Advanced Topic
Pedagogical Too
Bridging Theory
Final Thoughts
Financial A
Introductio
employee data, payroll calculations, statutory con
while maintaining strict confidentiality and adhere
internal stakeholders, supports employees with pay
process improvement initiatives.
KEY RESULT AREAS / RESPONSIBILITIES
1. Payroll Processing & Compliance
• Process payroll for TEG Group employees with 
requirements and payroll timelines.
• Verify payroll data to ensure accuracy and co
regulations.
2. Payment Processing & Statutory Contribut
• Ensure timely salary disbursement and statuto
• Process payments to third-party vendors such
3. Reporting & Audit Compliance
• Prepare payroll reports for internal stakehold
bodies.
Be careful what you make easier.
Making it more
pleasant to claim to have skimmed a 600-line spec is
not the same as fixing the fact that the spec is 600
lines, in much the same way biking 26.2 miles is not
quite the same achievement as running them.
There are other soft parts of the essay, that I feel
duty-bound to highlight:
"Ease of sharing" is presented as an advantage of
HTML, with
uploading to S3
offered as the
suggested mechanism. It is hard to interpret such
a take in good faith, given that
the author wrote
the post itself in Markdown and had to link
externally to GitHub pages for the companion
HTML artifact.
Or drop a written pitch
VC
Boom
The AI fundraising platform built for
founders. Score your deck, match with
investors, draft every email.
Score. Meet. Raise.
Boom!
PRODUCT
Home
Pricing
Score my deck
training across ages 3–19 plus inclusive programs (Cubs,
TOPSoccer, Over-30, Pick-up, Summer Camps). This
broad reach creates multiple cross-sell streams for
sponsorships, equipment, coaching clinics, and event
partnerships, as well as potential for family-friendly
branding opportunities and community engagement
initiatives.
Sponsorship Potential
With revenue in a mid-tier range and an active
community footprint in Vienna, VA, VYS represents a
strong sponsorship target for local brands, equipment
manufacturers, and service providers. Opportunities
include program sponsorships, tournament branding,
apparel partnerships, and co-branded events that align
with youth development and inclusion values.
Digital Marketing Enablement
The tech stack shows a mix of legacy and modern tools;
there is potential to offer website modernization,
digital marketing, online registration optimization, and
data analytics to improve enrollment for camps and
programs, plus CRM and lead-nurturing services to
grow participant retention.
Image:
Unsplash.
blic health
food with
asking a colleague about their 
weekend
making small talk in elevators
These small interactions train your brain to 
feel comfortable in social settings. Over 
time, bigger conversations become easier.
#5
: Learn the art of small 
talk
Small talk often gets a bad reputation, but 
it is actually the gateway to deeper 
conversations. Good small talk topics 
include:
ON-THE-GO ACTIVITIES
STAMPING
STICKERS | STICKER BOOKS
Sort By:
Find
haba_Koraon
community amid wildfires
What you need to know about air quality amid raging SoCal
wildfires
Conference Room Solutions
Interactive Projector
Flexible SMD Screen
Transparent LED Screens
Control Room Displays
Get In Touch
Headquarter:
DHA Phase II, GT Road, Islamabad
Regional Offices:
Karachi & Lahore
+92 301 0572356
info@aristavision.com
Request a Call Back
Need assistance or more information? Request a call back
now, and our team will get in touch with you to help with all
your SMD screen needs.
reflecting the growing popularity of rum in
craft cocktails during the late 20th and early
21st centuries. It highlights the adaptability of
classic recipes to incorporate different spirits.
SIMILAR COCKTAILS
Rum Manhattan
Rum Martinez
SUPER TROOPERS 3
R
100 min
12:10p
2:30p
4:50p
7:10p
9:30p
# # #
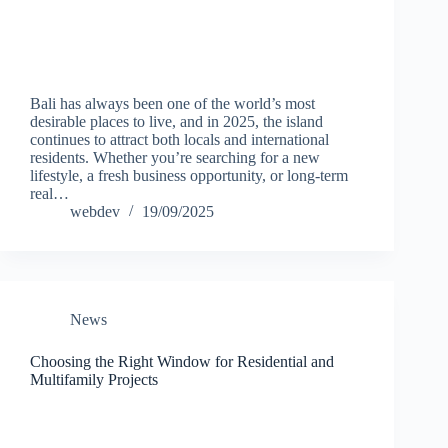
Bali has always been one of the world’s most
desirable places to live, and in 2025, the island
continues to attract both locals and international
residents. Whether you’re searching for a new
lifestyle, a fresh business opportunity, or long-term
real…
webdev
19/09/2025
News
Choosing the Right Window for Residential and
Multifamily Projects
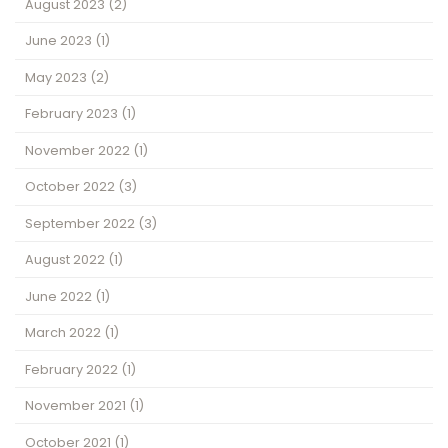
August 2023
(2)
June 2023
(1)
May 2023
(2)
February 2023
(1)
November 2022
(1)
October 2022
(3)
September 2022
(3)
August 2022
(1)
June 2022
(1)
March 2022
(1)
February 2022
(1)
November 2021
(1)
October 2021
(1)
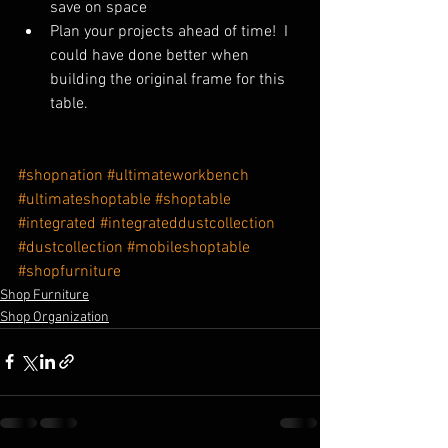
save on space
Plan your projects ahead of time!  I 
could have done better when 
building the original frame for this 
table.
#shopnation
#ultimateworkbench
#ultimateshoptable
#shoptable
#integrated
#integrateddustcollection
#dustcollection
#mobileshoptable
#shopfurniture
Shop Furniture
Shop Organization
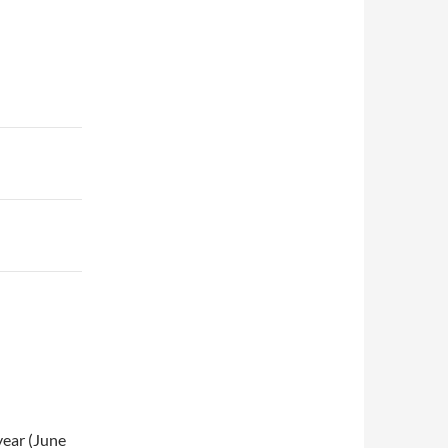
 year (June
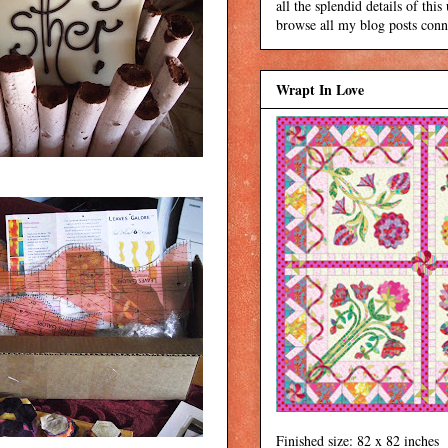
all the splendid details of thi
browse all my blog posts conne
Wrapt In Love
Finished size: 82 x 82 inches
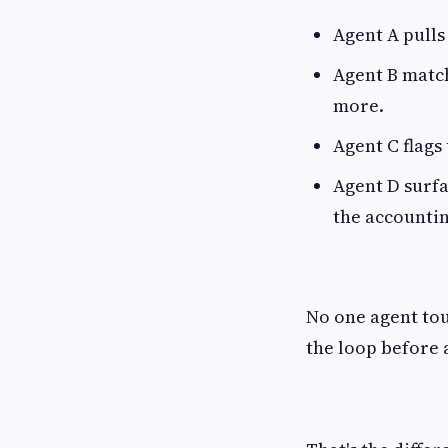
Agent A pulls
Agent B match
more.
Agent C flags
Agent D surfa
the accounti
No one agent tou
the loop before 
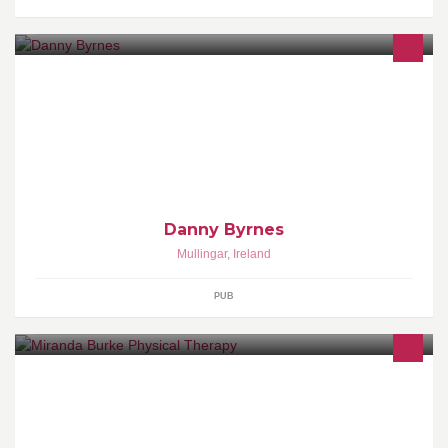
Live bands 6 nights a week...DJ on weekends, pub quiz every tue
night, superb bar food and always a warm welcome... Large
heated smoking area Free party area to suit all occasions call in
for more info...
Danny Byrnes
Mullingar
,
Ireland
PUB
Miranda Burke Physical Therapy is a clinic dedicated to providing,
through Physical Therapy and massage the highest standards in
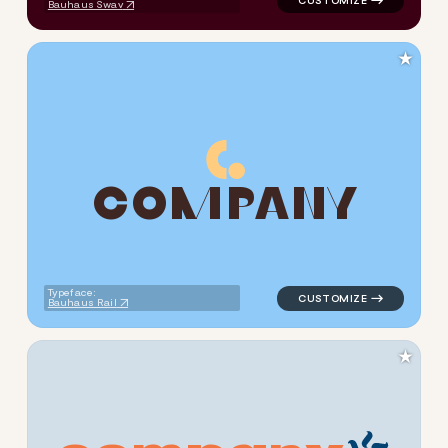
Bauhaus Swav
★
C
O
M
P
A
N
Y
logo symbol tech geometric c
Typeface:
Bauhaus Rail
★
# # #
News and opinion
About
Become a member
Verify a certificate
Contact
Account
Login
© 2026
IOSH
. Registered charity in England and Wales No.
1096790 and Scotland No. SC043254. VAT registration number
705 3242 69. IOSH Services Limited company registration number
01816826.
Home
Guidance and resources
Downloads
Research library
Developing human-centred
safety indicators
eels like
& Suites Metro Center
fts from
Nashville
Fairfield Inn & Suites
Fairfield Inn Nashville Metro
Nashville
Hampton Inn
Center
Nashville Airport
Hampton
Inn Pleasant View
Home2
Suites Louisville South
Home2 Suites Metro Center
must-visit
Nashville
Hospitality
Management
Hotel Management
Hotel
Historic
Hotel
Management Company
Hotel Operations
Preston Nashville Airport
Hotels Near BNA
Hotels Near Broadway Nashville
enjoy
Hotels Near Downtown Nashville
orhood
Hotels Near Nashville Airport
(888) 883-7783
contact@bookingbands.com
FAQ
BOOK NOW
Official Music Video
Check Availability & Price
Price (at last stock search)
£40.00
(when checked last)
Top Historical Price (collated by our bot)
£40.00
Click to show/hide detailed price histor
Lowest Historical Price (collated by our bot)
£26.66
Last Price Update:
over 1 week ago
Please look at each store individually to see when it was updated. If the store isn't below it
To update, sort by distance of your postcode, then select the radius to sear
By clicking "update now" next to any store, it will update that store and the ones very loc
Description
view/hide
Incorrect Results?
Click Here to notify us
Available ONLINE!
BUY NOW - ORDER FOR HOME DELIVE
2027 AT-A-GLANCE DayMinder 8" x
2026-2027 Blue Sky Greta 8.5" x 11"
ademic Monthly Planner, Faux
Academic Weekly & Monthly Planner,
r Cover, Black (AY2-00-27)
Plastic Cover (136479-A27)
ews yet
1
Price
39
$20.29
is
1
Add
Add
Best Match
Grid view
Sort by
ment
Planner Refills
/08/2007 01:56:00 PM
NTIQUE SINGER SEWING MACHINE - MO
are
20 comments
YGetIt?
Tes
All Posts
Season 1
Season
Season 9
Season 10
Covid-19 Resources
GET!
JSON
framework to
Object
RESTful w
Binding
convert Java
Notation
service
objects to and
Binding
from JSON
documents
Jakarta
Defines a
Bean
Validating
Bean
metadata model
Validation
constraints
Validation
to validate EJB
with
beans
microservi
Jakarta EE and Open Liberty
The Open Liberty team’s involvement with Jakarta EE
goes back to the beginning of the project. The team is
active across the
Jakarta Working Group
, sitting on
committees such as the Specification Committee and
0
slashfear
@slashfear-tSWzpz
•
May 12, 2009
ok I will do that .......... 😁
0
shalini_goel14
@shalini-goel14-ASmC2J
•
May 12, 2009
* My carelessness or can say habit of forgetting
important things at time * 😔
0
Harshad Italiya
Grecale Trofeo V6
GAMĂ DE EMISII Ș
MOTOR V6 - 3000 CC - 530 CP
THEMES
# # #
Task directions: Using the material above, tally each line where the word "Score" appears. Reply with the total only.

Answer area: 3